■ SOURCE RECORDS ■
##############################

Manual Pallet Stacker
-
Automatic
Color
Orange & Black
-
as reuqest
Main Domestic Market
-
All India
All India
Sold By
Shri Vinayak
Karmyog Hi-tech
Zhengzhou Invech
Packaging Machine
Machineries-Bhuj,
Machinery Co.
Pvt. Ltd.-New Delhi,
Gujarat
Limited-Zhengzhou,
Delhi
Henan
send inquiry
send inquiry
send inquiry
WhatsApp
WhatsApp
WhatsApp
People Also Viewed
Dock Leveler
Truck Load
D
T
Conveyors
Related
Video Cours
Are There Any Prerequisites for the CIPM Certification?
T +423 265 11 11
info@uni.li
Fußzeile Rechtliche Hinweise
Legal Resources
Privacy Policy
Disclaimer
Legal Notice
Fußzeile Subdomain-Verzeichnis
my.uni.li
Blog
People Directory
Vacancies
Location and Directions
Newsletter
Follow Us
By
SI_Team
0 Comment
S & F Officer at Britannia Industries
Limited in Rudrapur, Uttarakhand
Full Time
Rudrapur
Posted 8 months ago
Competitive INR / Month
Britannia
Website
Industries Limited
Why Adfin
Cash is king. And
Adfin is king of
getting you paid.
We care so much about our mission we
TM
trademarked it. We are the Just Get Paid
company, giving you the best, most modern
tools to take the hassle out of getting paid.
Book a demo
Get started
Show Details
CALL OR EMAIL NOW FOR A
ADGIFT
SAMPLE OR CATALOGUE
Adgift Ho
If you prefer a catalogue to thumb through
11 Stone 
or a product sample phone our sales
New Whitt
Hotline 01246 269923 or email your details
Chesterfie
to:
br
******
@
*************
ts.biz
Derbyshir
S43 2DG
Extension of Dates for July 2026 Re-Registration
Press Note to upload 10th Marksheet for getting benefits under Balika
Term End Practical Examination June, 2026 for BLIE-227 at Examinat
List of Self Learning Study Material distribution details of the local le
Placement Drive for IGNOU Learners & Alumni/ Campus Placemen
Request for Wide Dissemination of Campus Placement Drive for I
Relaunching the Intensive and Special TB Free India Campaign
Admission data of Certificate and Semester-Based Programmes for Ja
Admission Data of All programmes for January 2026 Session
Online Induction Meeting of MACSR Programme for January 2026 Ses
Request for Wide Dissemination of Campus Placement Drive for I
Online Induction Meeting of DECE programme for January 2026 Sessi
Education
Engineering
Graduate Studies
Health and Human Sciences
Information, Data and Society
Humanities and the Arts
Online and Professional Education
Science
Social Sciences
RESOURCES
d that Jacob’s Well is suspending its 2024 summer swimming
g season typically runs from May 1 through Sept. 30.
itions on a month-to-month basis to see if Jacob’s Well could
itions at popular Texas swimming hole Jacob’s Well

##############################

■ AIM OF THE EXERCISE ■
For the string "Zhengzhou", find every line of the material that contains it, and copy each one.

■ TASK ANSWER ■
Zhengzhou Invech
Limited-Zhengzhou,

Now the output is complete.